== Prompt ==
Reproduce every line of the records below verbatim.

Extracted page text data
··········
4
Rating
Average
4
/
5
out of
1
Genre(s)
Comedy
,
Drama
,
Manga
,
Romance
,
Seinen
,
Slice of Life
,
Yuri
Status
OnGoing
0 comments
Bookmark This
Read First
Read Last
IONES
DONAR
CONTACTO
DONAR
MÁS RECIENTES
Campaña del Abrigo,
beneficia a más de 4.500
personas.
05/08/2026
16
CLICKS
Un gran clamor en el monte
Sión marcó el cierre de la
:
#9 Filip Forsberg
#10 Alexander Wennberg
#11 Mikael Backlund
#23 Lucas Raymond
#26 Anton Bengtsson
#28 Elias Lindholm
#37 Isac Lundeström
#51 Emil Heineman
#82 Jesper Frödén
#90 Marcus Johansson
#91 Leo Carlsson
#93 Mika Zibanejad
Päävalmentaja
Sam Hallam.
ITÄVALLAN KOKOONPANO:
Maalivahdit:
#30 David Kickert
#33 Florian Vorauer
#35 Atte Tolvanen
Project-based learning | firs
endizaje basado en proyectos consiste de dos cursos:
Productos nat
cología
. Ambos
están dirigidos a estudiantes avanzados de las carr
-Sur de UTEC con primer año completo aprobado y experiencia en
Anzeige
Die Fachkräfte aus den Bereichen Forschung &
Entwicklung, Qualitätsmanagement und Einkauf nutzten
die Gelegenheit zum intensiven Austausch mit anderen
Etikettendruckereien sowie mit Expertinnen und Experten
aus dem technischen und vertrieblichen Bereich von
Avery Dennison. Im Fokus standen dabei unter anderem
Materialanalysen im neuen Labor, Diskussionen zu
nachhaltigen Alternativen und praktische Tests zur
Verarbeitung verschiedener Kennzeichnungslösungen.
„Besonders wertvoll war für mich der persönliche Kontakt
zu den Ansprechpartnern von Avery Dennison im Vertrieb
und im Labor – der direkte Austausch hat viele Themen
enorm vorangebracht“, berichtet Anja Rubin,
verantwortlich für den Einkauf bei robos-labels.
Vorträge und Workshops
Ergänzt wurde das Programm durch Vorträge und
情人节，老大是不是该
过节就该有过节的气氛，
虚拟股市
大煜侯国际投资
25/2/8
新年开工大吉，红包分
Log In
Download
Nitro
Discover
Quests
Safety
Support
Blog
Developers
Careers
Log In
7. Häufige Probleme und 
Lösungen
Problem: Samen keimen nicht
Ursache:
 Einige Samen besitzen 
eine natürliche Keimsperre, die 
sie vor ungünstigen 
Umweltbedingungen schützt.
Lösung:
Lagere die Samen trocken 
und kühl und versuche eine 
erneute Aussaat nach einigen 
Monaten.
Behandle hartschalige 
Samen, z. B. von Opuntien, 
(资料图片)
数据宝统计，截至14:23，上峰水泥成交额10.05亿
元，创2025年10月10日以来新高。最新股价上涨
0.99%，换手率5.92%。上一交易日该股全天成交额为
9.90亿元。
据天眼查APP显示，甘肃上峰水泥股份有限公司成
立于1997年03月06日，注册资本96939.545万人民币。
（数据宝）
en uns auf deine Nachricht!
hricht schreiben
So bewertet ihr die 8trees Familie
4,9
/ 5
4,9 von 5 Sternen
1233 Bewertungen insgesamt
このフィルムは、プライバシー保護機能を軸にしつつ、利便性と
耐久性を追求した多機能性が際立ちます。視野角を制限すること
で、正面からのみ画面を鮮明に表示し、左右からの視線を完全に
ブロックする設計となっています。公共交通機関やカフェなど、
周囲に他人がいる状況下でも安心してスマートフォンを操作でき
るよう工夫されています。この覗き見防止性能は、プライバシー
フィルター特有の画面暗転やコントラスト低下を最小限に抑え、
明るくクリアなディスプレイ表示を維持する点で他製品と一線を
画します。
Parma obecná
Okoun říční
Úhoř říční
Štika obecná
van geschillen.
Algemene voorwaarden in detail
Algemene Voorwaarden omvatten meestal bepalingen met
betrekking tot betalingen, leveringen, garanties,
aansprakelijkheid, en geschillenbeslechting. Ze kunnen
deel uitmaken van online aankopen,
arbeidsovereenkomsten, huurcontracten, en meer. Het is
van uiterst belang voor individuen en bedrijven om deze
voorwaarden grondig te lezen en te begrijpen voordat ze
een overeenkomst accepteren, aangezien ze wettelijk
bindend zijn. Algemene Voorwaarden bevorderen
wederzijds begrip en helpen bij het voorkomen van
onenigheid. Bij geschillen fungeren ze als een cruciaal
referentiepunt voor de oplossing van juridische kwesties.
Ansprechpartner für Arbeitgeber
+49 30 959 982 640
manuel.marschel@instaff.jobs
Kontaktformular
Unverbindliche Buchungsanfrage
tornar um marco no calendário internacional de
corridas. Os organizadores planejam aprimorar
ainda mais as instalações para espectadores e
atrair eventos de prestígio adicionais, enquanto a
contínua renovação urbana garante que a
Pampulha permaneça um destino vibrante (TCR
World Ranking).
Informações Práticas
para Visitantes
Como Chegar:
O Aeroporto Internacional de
··········
== Solution ==
4
Rating
Average
4
/
5
out of
1
Genre(s)
Comedy
,
Drama
,
Manga
,
Romance
,
Seinen
,
Slice of Life
,
Yuri
Status
OnGoing
0 comments
Bookmark This
Read First
Read Last
IONES
DONAR
CONTACTO
DONAR
MÁS RECIENTES
Campaña del Abrigo,
beneficia a más de 4.500
personas.
05/08/2026
16
CLICKS
Un gran clamor en el monte
Sión marcó el cierre de la
:
#9 Filip Forsberg
#10 Alexander Wennberg
#11 Mikael Backlund
#23 Lucas Raymond
#26 Anton Bengtsson
#28 Elias Lindholm
#37 Isac Lundeström
#51 Emil Heineman
#82 Jesper Frödén
#90 Marcus Johansson
#91 Leo Carlsson
#93 Mika Zibanejad
Päävalmentaja
Sam Hallam.
ITÄVALLAN KOKOONPANO:
Maalivahdit:
#30 David Kickert
#33 Florian Vorauer
#35 Atte Tolvanen
Project-based learning | firs
endizaje basado en proyectos consiste de dos cursos:
Productos nat
cología
. Ambos
están dirigidos a estudiantes avanzados de las carr
-Sur de UTEC con primer año completo aprobado y experiencia en
Anzeige
Die Fachkräfte aus den Bereichen Forschung &
Entwicklung, Qualitätsmanagement und Einkauf nutzten
die Gelegenheit zum intensiven Austausch mit anderen
Etikettendruckereien sowie mit Expertinnen und Experten
aus dem technischen und vertrieblichen Bereich von
Avery Dennison. Im Fokus standen dabei unter anderem
Materialanalysen im neuen Labor, Diskussionen zu
nachhaltigen Alternativen und praktische Tests zur
Verarbeitung verschiedener Kennzeichnungslösungen.
„Besonders wertvoll war für mich der persönliche Kontakt
zu den Ansprechpartnern von Avery Dennison im Vertrieb
und im Labor – der direkte Austausch hat viele Themen
enorm vorangebracht“, berichtet Anja Rubin,
verantwortlich für den Einkauf bei robos-labels.
Vorträge und Workshops
Ergänzt wurde das Programm durch Vorträge und
情人节，老大是不是该
过节就该有过节的气氛，
虚拟股市
大煜侯国际投资
25/2/8
新年开工大吉，红包分
Log In
Download
Nitro
Discover
Quests
Safety
Support
Blog
Developers
Careers
Log In
7. Häufige Probleme und 
Lösungen
Problem: Samen keimen nicht
Ursache:
 Einige Samen besitzen 
eine natürliche Keimsperre, die 
sie vor ungünstigen 
Umweltbedingungen schützt.
Lösung:
Lagere die Samen trocken 
und kühl und versuche eine 
erneute Aussaat nach einigen 
Monaten.
Behandle hartschalige 
Samen, z. B. von Opuntien, 
(资料图片)
数据宝统计，截至14:23，上峰水泥成交额10.05亿
元，创2025年10月10日以来新高。最新股价上涨
0.99%，换手率5.92%。上一交易日该股全天成交额为
9.90亿元。
据天眼查APP显示，甘肃上峰水泥股份有限公司成
立于1997年03月06日，注册资本96939.545万人民币。
（数据宝）
en uns auf deine Nachricht!
hricht schreiben
So bewertet ihr die 8trees Familie
4,9
/ 5
4,9 von 5 Sternen
1233 Bewertungen insgesamt
このフィルムは、プライバシー保護機能を軸にしつつ、利便性と
耐久性を追求した多機能性が際立ちます。視野角を制限すること
で、正面からのみ画面を鮮明に表示し、左右からの視線を完全に
ブロックする設計となっています。公共交通機関やカフェなど、
周囲に他人がいる状況下でも安心してスマートフォンを操作でき
るよう工夫されています。この覗き見防止性能は、プライバシー
フィルター特有の画面暗転やコントラスト低下を最小限に抑え、
明るくクリアなディスプレイ表示を維持する点で他製品と一線を
画します。
Parma obecná
Okoun říční
Úhoř říční
Štika obecná
van geschillen.
Algemene voorwaarden in detail
Algemene Voorwaarden omvatten meestal bepalingen met
betrekking tot betalingen, leveringen, garanties,
aansprakelijkheid, en geschillenbeslechting. Ze kunnen
deel uitmaken van online aankopen,
arbeidsovereenkomsten, huurcontracten, en meer. Het is
van uiterst belang voor individuen en bedrijven om deze
voorwaarden grondig te lezen en te begrijpen voordat ze
een overeenkomst accepteren, aangezien ze wettelijk
bindend zijn. Algemene Voorwaarden bevorderen
wederzijds begrip en helpen bij het voorkomen van
onenigheid. Bij geschillen fungeren ze als een cruciaal
referentiepunt voor de oplossing van juridische kwesties.
Ansprechpartner für Arbeitgeber
+49 30 959 982 640
manuel.marschel@instaff.jobs
Kontaktformular
Unverbindliche Buchungsanfrage
tornar um marco no calendário internacional de
corridas. Os organizadores planejam aprimorar
ainda mais as instalações para espectadores e
atrair eventos de prestígio adicionais, enquanto a
contínua renovação urbana garante que a
Pampulha permaneça um destino vibrante (TCR
World Ranking).
Informações Práticas
para Visitantes
Como Chegar:
O Aeroporto Internacional de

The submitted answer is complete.